Using public spending projections from the Institute for Fiscal Studies, Mr Brain estimates that in the worst-case scenario, 60,000 full-time police officer, civilian staff and community support officer posts would go by 2015.
Mr Brain, who used to speak on police finance issues for the Association of Chief Police Officers (Acpo), said police forces that relied more on government grants than council funding would be worst affected.
He said: "Probably forces would try and keep the number of police officers up, but that means you've got to lose more civilian staff - a lot more - because by and large the civilian staff cost less than police officers.
"Of course, it's important to emphasis that they don't do the kind of work that police officers do. They are contracted to do specific jobs that are largely but not exclusively non-operational."
However, he added that large-scale cuts would soon be noticed by the public.
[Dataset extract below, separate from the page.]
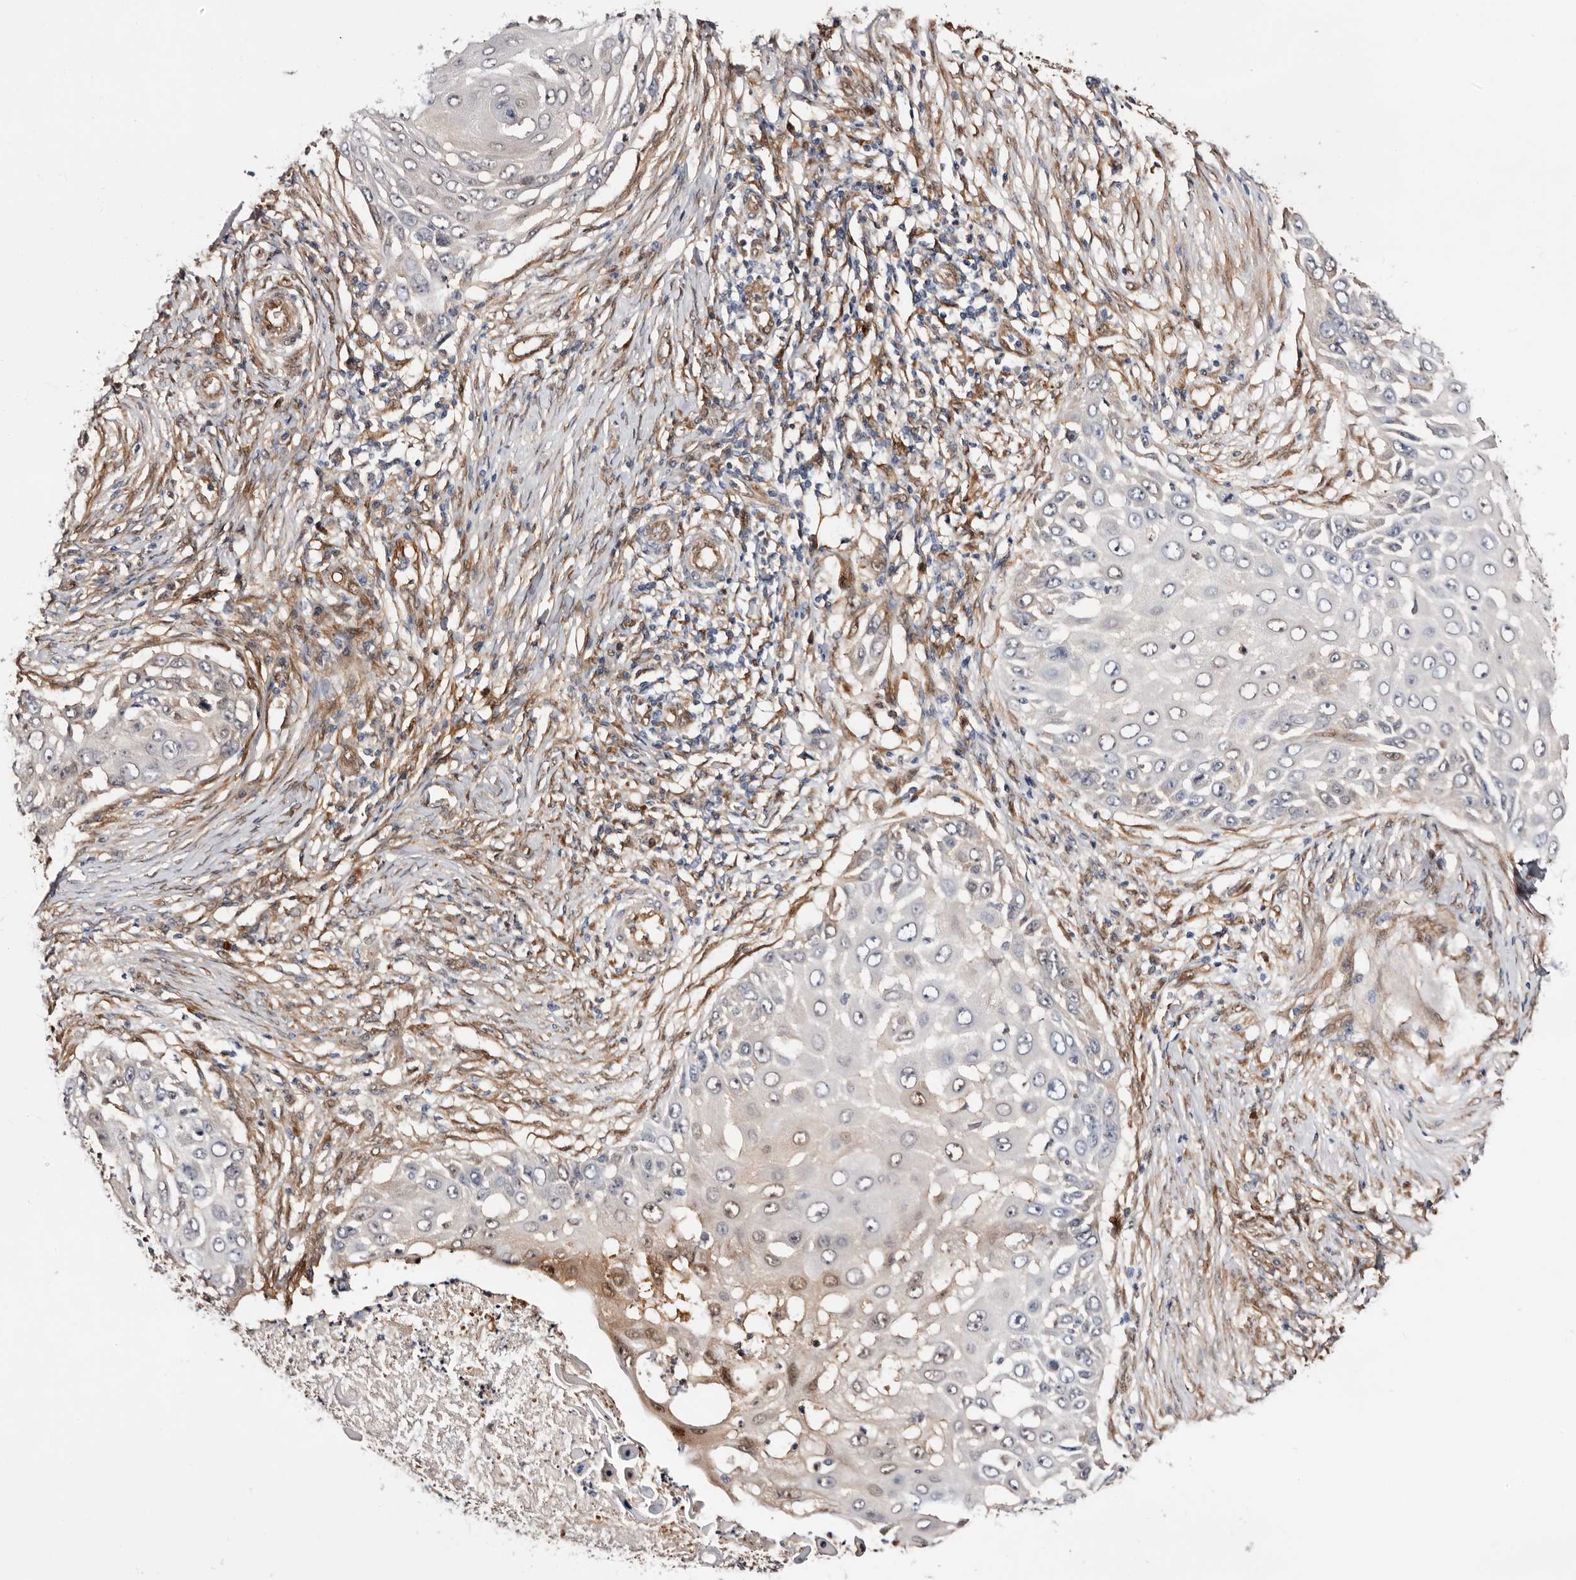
{"staining": {"intensity": "weak", "quantity": "<25%", "location": "cytoplasmic/membranous,nuclear"}, "tissue": "skin cancer", "cell_type": "Tumor cells", "image_type": "cancer", "snomed": [{"axis": "morphology", "description": "Squamous cell carcinoma, NOS"}, {"axis": "topography", "description": "Skin"}], "caption": "The IHC photomicrograph has no significant expression in tumor cells of skin squamous cell carcinoma tissue. (DAB immunohistochemistry (IHC), high magnification).", "gene": "TP53I3", "patient": {"sex": "female", "age": 44}}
"When I joined the police service back in 1978, it was largely a response-orientated service. We could do some investigation, we could do some proactive patrol, but we largely responded," he said.
"In the last few years we've got used to seeing neighbourhood policing teams. We've got used to seeing officers in our localities, doing the kind of things that are important to local people. Now that's the bit of the service that has expanded most recently.
"If we start to lose that, people would notice it very quickly; it would be back to largely a response-orientated police service, very different from the one that we've begun to enjoy and experience in recent years."
Home Secretary Theresa May told the Commons home affairs committee that the projected cuts in police numbers were "entirely speculative".
"I don't think it is helpful to speculate or comment on that speculation," she said.
"I believe that there are costs that can be driven out of police forces. I believe there are savings that can be made that will not affect front-line services."
Last month, she said police availability for front-line duties should increase even as budgets contracted, but Mr Brain said it was "difficult" to see how front-line policing could be protected.
A Home Office spokesman said: "The government's priority is to cut the budget deficit and the police will have to bear a fair share of the burden. The level of future police funding will be set as part of the Spending Review. Front-line services will always be what matter most to the public. Our aim is to cut bureaucracy so that police can spend more time on the beat."
Meanwhile, a senior Labour MP has warned the government that if it goes ahead with big cuts in spending on the police, there would be "conflict" with officers.
Keith Vaz, who chairs the Commons home affairs committee, told MPs ministers should not assume officers would accept the job losses that must follow.
"If the comprehensive spending review does cut the police budget by 25%, and Acpo has said this means 20,000 less police officers, then we will see a conflict between the government and police force, because I do not believe they will remain silent," he said.
He also said the government should have ringfenced the Home Office budget.
"I understand we have to preserve the budgets of the NHS and education, but I think as far as law and order is concerned, the coalition government will regret the fact that it did not work harder to keep the budget of the Home Office intact.
"Why? Because this is a key priority for every single member of this House through the prism of the local constituency. And we know that the demand from local people is more doctors and nurses, better schools and more police officers."